### Brief
Retype all of the material below line for line, reproducing every word, number, and symbol without any change.

### Data provided

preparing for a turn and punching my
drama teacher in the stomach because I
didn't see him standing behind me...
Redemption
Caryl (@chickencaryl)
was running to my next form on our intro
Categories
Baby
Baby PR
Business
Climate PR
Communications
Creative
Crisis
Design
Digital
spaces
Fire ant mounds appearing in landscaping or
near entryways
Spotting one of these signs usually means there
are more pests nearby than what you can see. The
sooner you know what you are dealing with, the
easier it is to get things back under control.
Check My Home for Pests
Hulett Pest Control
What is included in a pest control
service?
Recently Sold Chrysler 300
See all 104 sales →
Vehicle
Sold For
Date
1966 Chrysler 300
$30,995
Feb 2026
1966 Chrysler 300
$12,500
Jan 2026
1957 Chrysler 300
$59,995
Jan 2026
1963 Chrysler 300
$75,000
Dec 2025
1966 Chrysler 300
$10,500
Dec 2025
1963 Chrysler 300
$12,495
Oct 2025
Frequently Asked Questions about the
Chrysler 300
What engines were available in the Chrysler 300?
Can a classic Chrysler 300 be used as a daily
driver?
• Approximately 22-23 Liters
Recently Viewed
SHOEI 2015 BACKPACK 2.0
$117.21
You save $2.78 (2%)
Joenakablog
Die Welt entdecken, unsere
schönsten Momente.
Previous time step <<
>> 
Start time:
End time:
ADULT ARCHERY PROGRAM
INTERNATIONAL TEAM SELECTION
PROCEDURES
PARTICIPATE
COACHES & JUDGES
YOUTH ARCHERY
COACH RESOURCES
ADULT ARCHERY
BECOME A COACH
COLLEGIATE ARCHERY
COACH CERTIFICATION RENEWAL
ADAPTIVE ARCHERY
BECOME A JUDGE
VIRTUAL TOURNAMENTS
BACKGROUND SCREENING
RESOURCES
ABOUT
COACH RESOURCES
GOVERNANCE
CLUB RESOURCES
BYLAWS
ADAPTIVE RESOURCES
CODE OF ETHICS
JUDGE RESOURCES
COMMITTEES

### Expected answer
preparing for a turn and punching my
drama teacher in the stomach because I
didn't see him standing behind me...
Redemption
Caryl (@chickencaryl)
was running to my next form on our intro
Categories
Baby
Baby PR
Business
Climate PR
Communications
Creative
Crisis
Design
Digital
spaces
Fire ant mounds appearing in landscaping or
near entryways
Spotting one of these signs usually means there
are more pests nearby than what you can see. The
sooner you know what you are dealing with, the
easier it is to get things back under control.
Check My Home for Pests
Hulett Pest Control
What is included in a pest control
service?
Recently Sold Chrysler 300
See all 104 sales →
Vehicle
Sold For
Date
1966 Chrysler 300
$30,995
Feb 2026
1966 Chrysler 300
$12,500
Jan 2026
1957 Chrysler 300
$59,995
Jan 2026
1963 Chrysler 300
$75,000
Dec 2025
1966 Chrysler 300
$10,500
Dec 2025
1963 Chrysler 300
$12,495
Oct 2025
Frequently Asked Questions about the
Chrysler 300
What engines were available in the Chrysler 300?
Can a classic Chrysler 300 be used as a daily
driver?
• Approximately 22-23 Liters
Recently Viewed
SHOEI 2015 BACKPACK 2.0
$117.21
You save $2.78 (2%)
Joenakablog
Die Welt entdecken, unsere
schönsten Momente.
Previous time step <<
>> 
Start time:
End time:
ADULT ARCHERY PROGRAM
INTERNATIONAL TEAM SELECTION
PROCEDURES
PARTICIPATE
COACHES & JUDGES
YOUTH ARCHERY
COACH RESOURCES
ADULT ARCHERY
BECOME A COACH
COLLEGIATE ARCHERY
COACH CERTIFICATION RENEWAL
ADAPTIVE ARCHERY
BECOME A JUDGE
VIRTUAL TOURNAMENTS
BACKGROUND SCREENING
RESOURCES
ABOUT
COACH RESOURCES
GOVERNANCE
CLUB RESOURCES
BYLAWS
ADAPTIVE RESOURCES
CODE OF ETHICS
JUDGE RESOURCES
COMMITTEES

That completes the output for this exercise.